Rice forecasts higher win total
A booming band greeted a crowd of students as they filled the College Ave Gym, signaling the start of this year’s installment of MidKnight Madness.
The event, which introduces the Rutgers men’s basketball team to the student body each season, featured a 10-minute scrimmage and a slam dunk contest.
And this time, a new face for the Scarlet Knights stole the show.
Lee Junior College transfer Vincent Garrett dominated the dunk contest, as head coach Mike Rice predicted, pulling off two between-the-legs dunks that sent the crowd into a frenzy.
“I kind of knew I was going to win already,” Garrett said. “I just did dunks I used to do in high school. It was nothing new. I used to do a lot of dunk contests in high school.

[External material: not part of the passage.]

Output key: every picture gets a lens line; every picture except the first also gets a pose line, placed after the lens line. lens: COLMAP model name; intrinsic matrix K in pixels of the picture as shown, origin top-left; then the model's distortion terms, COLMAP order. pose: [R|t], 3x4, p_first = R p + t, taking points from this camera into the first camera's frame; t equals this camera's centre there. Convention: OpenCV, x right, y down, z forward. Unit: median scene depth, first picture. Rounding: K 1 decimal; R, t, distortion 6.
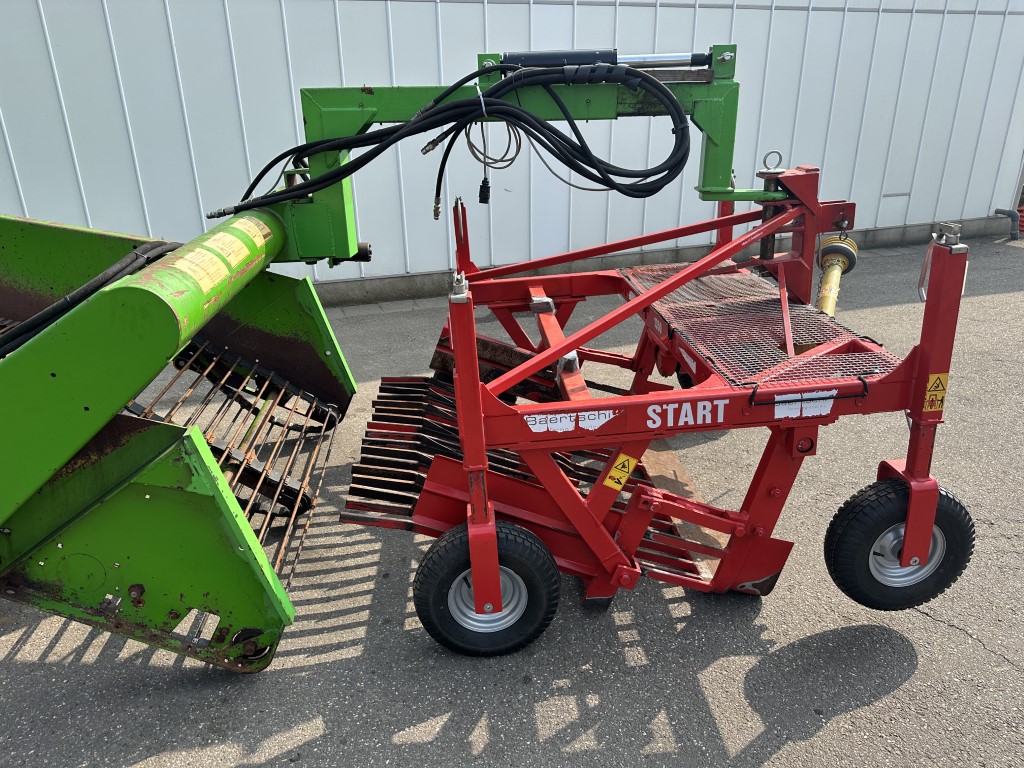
lens RADIAL K [[721.5, 0, 515.0], [0, 721.5, 383.7], [0, 0, 1]] dist [0.030335, -0.037793]
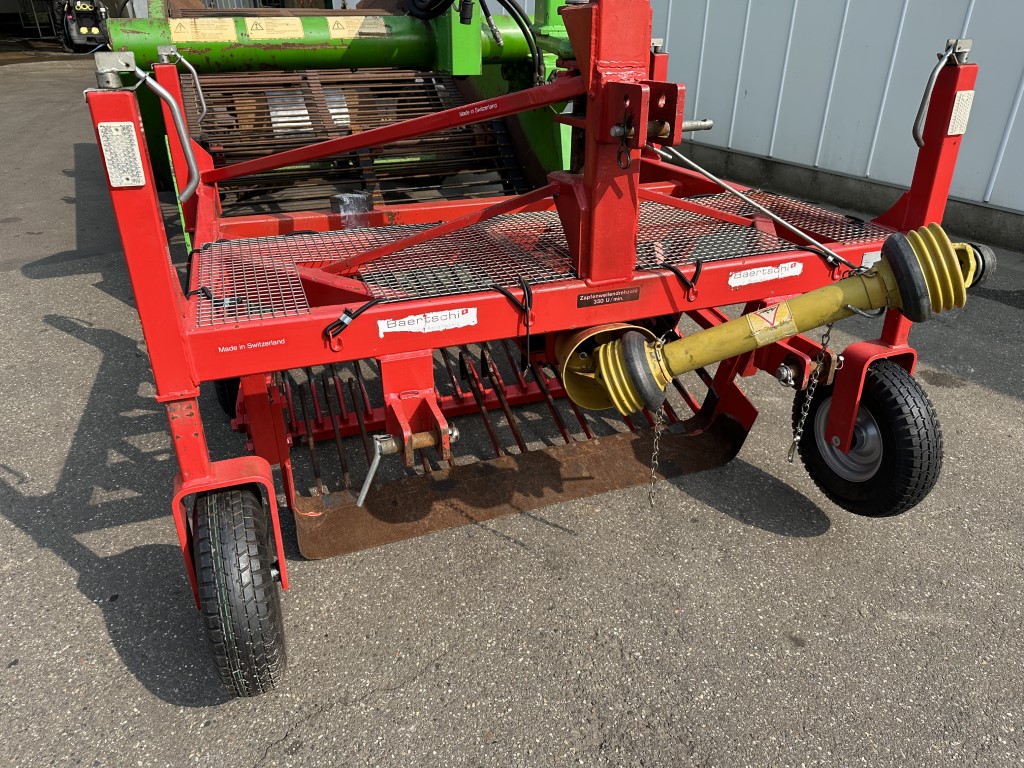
lens RADIAL K [[721.5, 0, 512.9], [0, 721.5, 381.4], [0, 0, 1]] dist [0.030335, -0.037793]
pose [[0.268674, 0.481764, -0.834097, 0.974139], [-0.366403, 0.851957, 0.374056, -0.248209], [0.890822, 0.205117, 0.405418, 0.852672]]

Winning another one was not a problem.”
While Rice enjoyed the fanfare and the excitement, he is more focused on the upcoming season, one he believes can be his best at Rutgers.
His confidence comes with the talent on his roster that has remained from last season.
Only forward Gilvydas Biruta is gone from last year’s team after transferring to Rhode Island to rejoin his former high school coach Dan Hurley.
Despite most of the team remaining intact, the roster still has only two seniors and more than half of the roster consists of sophomores.
But Rice still maintains confidence in his young squad and believes this is a different team than the one that went 6-12 last season in Big East play.
It starts, Rice said, with a physical difference.
“Eighteen-year-old boys come to college and barely have ever lifted,” he said. “Now, they’re just different. Even in practice the last month, you just see a difference in … what they’re able to do with that added strength and muscle.”
Rice uses junior guard Mike Poole as an example because he said Poole has gained 22 pounds since he first arrived at Rutgers.
The extra size will come in handy in conference games, Rice said.
“If you don’t think that’s a difference, you don’t know the Big East,” he said. “Now Mike won’t get bumped off his drives, he’ll be balanced. Those little things mean maybe one point or two points.
But those one or two points can translate to the difference between wins and losses, Rice said, considering Rutgers’ average margin of defeat in conference games was only 3.9 points.
But that is not the only area in which Rice expects improvement.
Rutgers averaged nearly 15 turnovers per game last season, while averaging less than 13 assists per game, giving them an assist-to-turnover ratio among the worst in the conference.
Rice believes this year will be a different story.
“Their decisions,” Rice said of what will improve this season. “[Their] response from a bad call, bad play. That’s all a part of maturing, developing. I think that is going to be a difference in why maybe was can be successful.”
He said he is excited to show the fans what direction the program is heading.
Although Rice cannot say exactly when, he is confident the team will start to win soon.
“I can see progress,” he said, “and I can see guys’ chemistry developing and maturing.”